[TEXT SECTION]
^^^^^^^^^^^^^^^^

To eliminate the possibility of endogenous β-galactosidase activity contributing to the labeling pattern, brain sections from control animals (the LacZ responder line and wild-type C57Bl/6 mice) were stained with X-gal.

Histology prp.jpg
Examples illustrating the specificity of X-gal labeling. Images from coronal sections at the level of the substantia nigra in brains from control animals (a: LacZ and c: C57BL/6) and Prnp-tTA:βGal double transgenic animals (b, d), incubated with X-gal. X-gal labeled cells, indicating PrP promoter expression, are only found in the brains of Prnp-tTA:βGal animals. Counterstaining of sections with Neutral Red (c,d) facilitates delineation of anatomical landmarks and architectural features without compromising the X-gal labeling. Abbreviations: cp, cerebral peduncle; SNR, substantia nigra pars reticularis. Bar, 200 µm.



To facilitate localization and comparison of brain elements with stereotaxic brain atlases, detailed photographic documentation of the whole brain (A and B) was performed before sectioning. Special care was also taken to define section angle and to monitor section position relative to the intact dissected brain (C, device for defining section angle). Figure reproduced from Bjaalie and Leergaard (2005).
Blocking-device histology prp.jpg

Protocols

Transcardial Perfusion

a.      Surgical anaesthesia was obtained by intraperitoneal injection (0,075 ml per 10g, ~ 0,3 ml) of a mixture of equal volumes of Hypnorm (Janssen Pharmaceutical, Beerse, Belgium) and Dormicum (5 mg/ml; F. Hoffmann – La Roche, Basel, Switzerland).

b.     The animals were transcardially perfused with lukewarm phosphate-buffered saline, followed by 35 ml of freshly made, lukewarm 4% paraformaldehyde in phosphate-buffered saline (pH 7,4) and finally cold 10% sucrose in 0,1 M NaPi (phosphate buffer 0,08 M Na2HPO4; 0,02 M NaH2PO4).

c.      The brains were removed and stored overnight at 4°C in 30% sucrose (in 0,1 M NaPi).


4% paraformaldehyde in phosphate-buffered saline (pH 7,4)

Use 4 g paraformaldehyde (PFA) per 100 ml phosphate-buffered saline (PBS). Mix 4 g PFA with less than 100 ml PBS (pH 7,4) and heat solution (to ~70°C, under hood) while stirring. Dissolve PFA by making the solution alkaline using a few drops of 1M NaOH. Let the solution cool to room temperature and adjust pH to 7,4 by adding HCl and fill up to 100 ml.


Gelatin embedding and cryoprotection

a.      Rinse the brain thoroughly in PBS, remove meninges if present.

b.     Submerge whole brain in 5% gelatin (in 0,1 M NaPi) and keep at 37°C for 1-2 hours.

c.      Change to 7% gelatin solution and keep at 37°C for another 1-2 hours.

d.      Make a horizontal gelatin platform in a peel-a-way mould (~2 mm thick layer of fresh gelatin, harden in freezer).

^^^^^^^^^^^^^^^^

(Stored data entries)

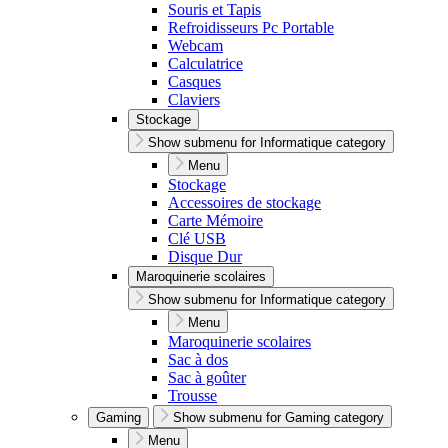
Souris et Tapis
Refroidisseurs Pc Portable
Webcam
Calculatrice
Casques
Claviers
Stockage
Show submenu for Informatique category
Menu
Stockage
Accessoires de stockage
Carte Mémoire
Clé USB
Disque Dur
Maroquinerie scolaires
Show submenu for Informatique category
Menu
Maroquinerie scolaires
Sac à dos
Sac à goûter
Trousse
Gaming
Show submenu for Gaming category
Menu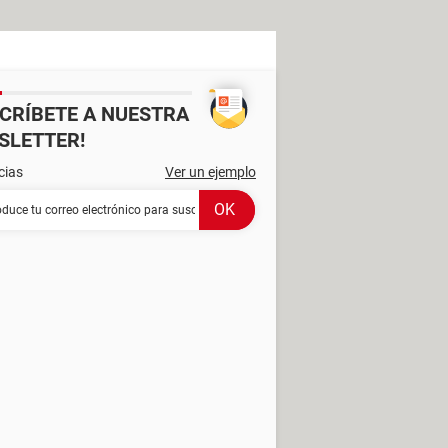
SCRÍBETE A NUESTRA
SLETTER!
cias
Ver un ejemplo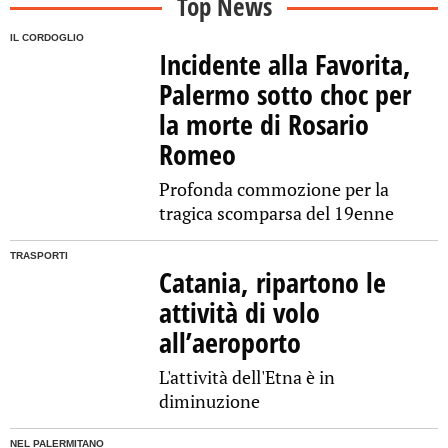
Top News
IL CORDOGLIO
Incidente alla Favorita,
Palermo sotto choc per
la morte di Rosario
Romeo
Profonda commozione per la
tragica scomparsa del 19enne
TRASPORTI
Catania, ripartono le
attività di volo
all’aeroporto
L'attività dell'Etna è in
diminuzione
NEL PALERMITANO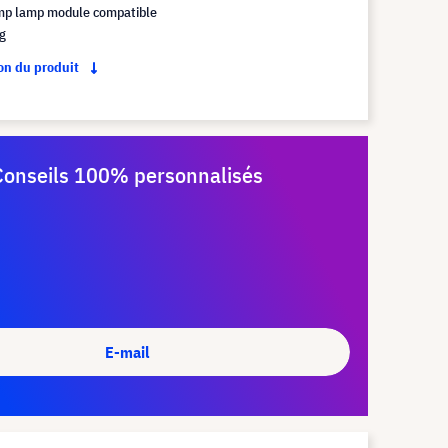
mp lamp module compatible
kg
ion du produit
Conseils 100% personnalisés
E-mail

^^^^^^^^^^^^^^^^

[REQUIRED ACTION A] From the histology protocol text, list every solution used in the transcardial perfusion, in the order the text gives them.
[REQUIRED ACTION B] Resume the histology protocol text, picking up after its final step on making the horizontal gelatin platform.

[TASK ANSWER A]
1. Lukewarm phosphate-buffered saline
2. 35 ml of freshly made, lukewarm 4% paraformaldehyde in phosphate-buffered saline (pH 7,4)
3. Cold 10% sucrose in 0,1 M NaPi

[TASK ANSWER B]
e.      Position the brain on the gelatin platform at square angles in the mould such that the longitudinal cerebral fissure (midline) is parallel to the sides of the mould, and the baseline of the brain is parallel to the bottom of the mould (see also “defining the section angle” below).

f.      Embed the brain in fresh 7% gelatin and keep in freezer for approximately 10-20 minutes until the gelatin hardens.

g.      Remove the peel-a-way mould and denaturate the gelatin block by immersion in 4% PA for 4 hours at 4°C.

h.     Immerse overnight at 4°C in 30% sucrose for cryoprotection.


Defining the section angle

a.      Adjust the surface underlying the brain such that the cortex approximately underlying bregma and the apex of cerebellum are at the same horizontal level (C in figure above), and that the midline of the brain is perpendicular to the cutting blade.

b.     Trim away excess gelatin. To keep track of left and right positions of the sections, the gelatin block is made asymmetric by applying a wedge cut into the dorsal right side of the block.


X-gal staining of free-floating sections

a.      10 min permeabilization in 0,01 deoxycholic acid + 0,02 % NP-40 (Igepal) in PBS at room temperature.

b.     10 min 1x PBS at roomtemp.

c.      3-4 hours incubation in X-gal staining solution (at 30°C, keep dark): 5 mM K3Fe(CN)6, 5 mM K4Fe(CN)6, 2mM MgCl2, 250 µg/ml X-gal in PBS pH 7,4.

d.      Stop staining by washing sections with PBS (1-2 times).

e.      Mount sections on to gelatin coated glass slides (or SuperFrost glasses) with NaPi 0,1 M and dry overnight.

f.      Cover sections with Eukitt (dried sections directly into xylene 2x).


Solutions

K3Fe(CN)6 - 200 mM in H2O, protected from light, stored at 4°C
K4Fe(CN)6 - 200 mM in H2O, protected from light, stored at 4°C (made fresh).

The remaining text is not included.